Wibrain runtime test with Battery Eater Pro



I haven’t had nearly enough time to properly use the Wibrain UMPC on loan from Dynamism due to CES preparations. However, I figured that while I’m running around, the device could run through the standard battery torture test we often do with Battery Eater Pro. So while I was packing, planning and trashing e-mail after e-mail from PR firms (not all of you!), I let the Wibrain run, run, run.

My standard disclosure applies here, since not everyone might be familiar with the test. It’s meant to fully stress the device and the test result is the minimum run-time you can expect from it. That means you should get more battery life, all things being equal, unless you use the device full-bore until the battery dies. For this test, I kept the WiFi on and disabled all power management. I also disabled the Bluetooth radio, thinking that the more common scenario is to be using WiFi but not Bluetooth as the device does have a trackpad and small, split QWERTY keyboard, i.e.: you’re not likely using a Bluetooth keyboard. There is no simple setting I can find to adjust the display setting; normally, I use an application from the device manufacturer to lower the brightness to around a useable 40%. There is a Brightness setting in the video properties but I left it at the default after playing with it. I could set the brightness so high that the screen was saturated and I could lower it to make it dim, but I suspect most folks won’t even find the setting, so I left it alone.

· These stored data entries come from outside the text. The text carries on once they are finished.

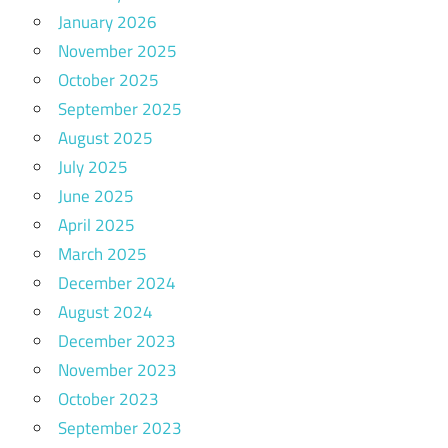
January 2026
November 2025
October 2025
September 2025
August 2025
July 2025
June 2025
April 2025
March 2025
December 2024
August 2024
December 2023
November 2023
October 2023
September 2023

In the end, I got a strange graphical result from Battery Eater Pro, but I have faith in the runtime number of one hour and 52 minutes.

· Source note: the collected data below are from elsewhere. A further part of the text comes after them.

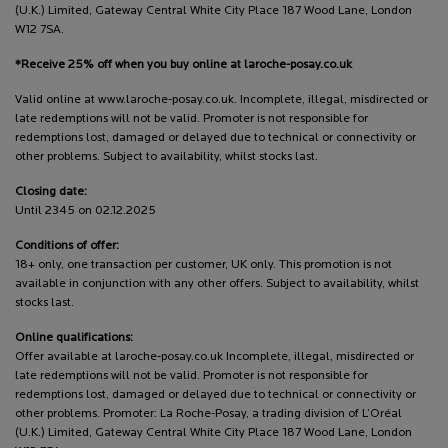
(U.K.) Limited, Gateway Central White City Place 187 Wood Lane, London
W12 7SA.
*Receive 25% off when you buy online at laroche-posay.co.uk
Valid online at www.laroche-posay.co.uk. Incomplete, illegal, misdirected or
late redemptions will not be valid. Promoter is not responsible for
redemptions lost, damaged or delayed due to technical or connectivity or
other problems. Subject to availability, whilst stocks last.
Closing date:
Until 2345 on 02.12.2025
Conditions of offer:
18+ only, one transaction per customer, UK only. This promotion is not
available in conjunction with any other offers. Subject to availability, whilst
stocks last.
Online qualifications:
Offer available at laroche-posay.co.uk Incomplete, illegal, misdirected or
late redemptions will not be valid. Promoter is not responsible for
redemptions lost, damaged or delayed due to technical or connectivity or
other problems. Promoter: La Roche-Posay, a trading division of L’Oréal
(U.K.) Limited, Gateway Central White City Place 187 Wood Lane, London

That’s about right for a battery of this size running on this hardware and comparable to the "good" OQO Model 02, which has very similar specifications. In real world usage I’m guessing you’ll see around two and a half hours, give or take another 30 minutes pending your power management settings. Of course, once I get more time to actually use the device, I’ll be able to provide that real world perspective.



“but using an OQO with SSD, the startup and sleep times are near instant. This allows me to sleep it anytime, and wake it up pretty much on the spot.”

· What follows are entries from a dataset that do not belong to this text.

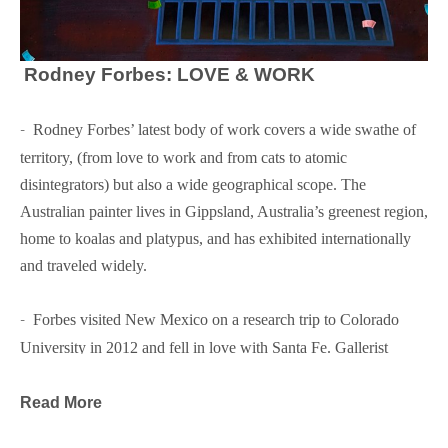
Rodney Forbes: LOVE & WORK
-  
Rodney Forbes’ latest body of work covers a wide swathe of 
territory, (from love to work and from cats to atomic 
disintegrators) but also a wide geographical scope. The 
Australian painter lives in Gippsland, Australia’s greenest region, 
home to koalas and platypus, and has exhibited internationally 
and traveled widely.
-  
Forbes visited New Mexico on a research trip to Colorado 
University in 2012 and fell in love with Santa Fe. Gallerist 
Glenn Green invited him to show some of his paintings and now 
this will be Forbes’ third exhibition at Glenn Green Galleries.
Read More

that does no good for those of us who are professionals & must leave our devices running non-stop for various background applications & even IM, email, VOIP, P2P, etc.

thats why everybody is pushing for the holy grail “full work day” battery life of 8 hours, in which i agree.


I also disagree that the device needs to run all day without inturruption to be mobile. Sure, battery life is not great, but using an OQO with SSD, the startup and sleep times are near instant. This allows me to sleep it anytime, and wake it up pretty much on the spot. I do not use the extended batteries since they are larger, but I do have 3 standard ones, which easily gets through a full work day. The standard batteries are little slivers that fit into my pockets of my sport coat and to be honest, are barely noticable. This allows me to work from the park, my favorite coffee shop, or anywhere. I’d take this office any day versus slogging away in the office. I’d like better batter life, but it’s not too bad. Even with the 2 spares I carry, the total is still small, and lighter than most laptops. Briefcase? What’s that? I just use a sportcoat or vest. Office anywhere, no walls, no wires, no briefcase… gotta love it.


@ Lee and @ Al:

What other PC format that uses a battery gets better? Maybe a PDA, but they don’t run a full OS.

It’s all right to be disappointed, but just waht were you expecting? Battery technology hasn’t advanced as much as other tech has, so while some improvements have been made with battery life, it just isn’t there yet.

We might see some better improvements when UMPCs using the newer low-power chips from Intel start hitting the market.

I have 5 batteries each for my digicam and digicamcorder because I know how much they suck up batter power. Additional and/or extended batteries for UMPCs will also be the answer for a while I suspect.



Hmm… According to http://ultramobility.blogspot.com/2007/06/oqo-model-02-review-part-iii-desktop.html Neil Balthaser uses an OQO with a Tekkeon myPower ALL. So, it certainly seems to me like it’s possible to use an OQO with an external battery. (He plugs the myPower ALL cigarette adapter into the OQO Car adapter. But for him, the end result is still lighter than most laptops, 2.2 lbs including a keyboard and extra hard drive.)

I suspect what you’re saying is that the Wibrain does not have a specialized power supply.


At least with the Wibrain you can use an external battery like the PPS. That is not possible with the OQO.


All these years…and still, your battery rules you…not the reverse. A mobile unit that potentially cuts off 1/4 of the way through the work day IS useless. Since my lovely wife spilled a half cup of coffee into the keyboard of my tablet…I am definitely in the market…both the Wibrain and the OQO are off my list.

C Jones

I disagree. I own an OQO and it is incredibly useful. Battery technology has a long way to go. A 1 lb OQO can only have so large a battery without making it too big and bulky. Actually, OQO sells a 2x battery that gets 4-5 hours of use time and it is not that much larger than the standard. Also, please remember that most notebooks get around 2-3 hours of battery life with standard battery. In the end, you either have a full PC with Windows XP or Vista or a smaller device that is a phone and email machine (smart phone). try using your VPN at work with a treo or blackberry. Not going to work! OQO and wibrain (don’t know the wibrain) are far from perfect, but for mobility and access to a full OS, they can’t be beat!


What a waste – and same with the OQO. Under my definition of a mobile device, even 2 1/2 hours is useless. I don’t want to have to start watching my battery meter as soon as I start using the device. And if I have to carry the charger with me and be constantly worried about finding an outlet or being forced to carry spare batteries around like they are nickels in my pocket, I might as well just consider the device to be a plugged in device and keep it home.

That’s not a mobile device, it’s nothing more then a device that temporarily works when not plugged in.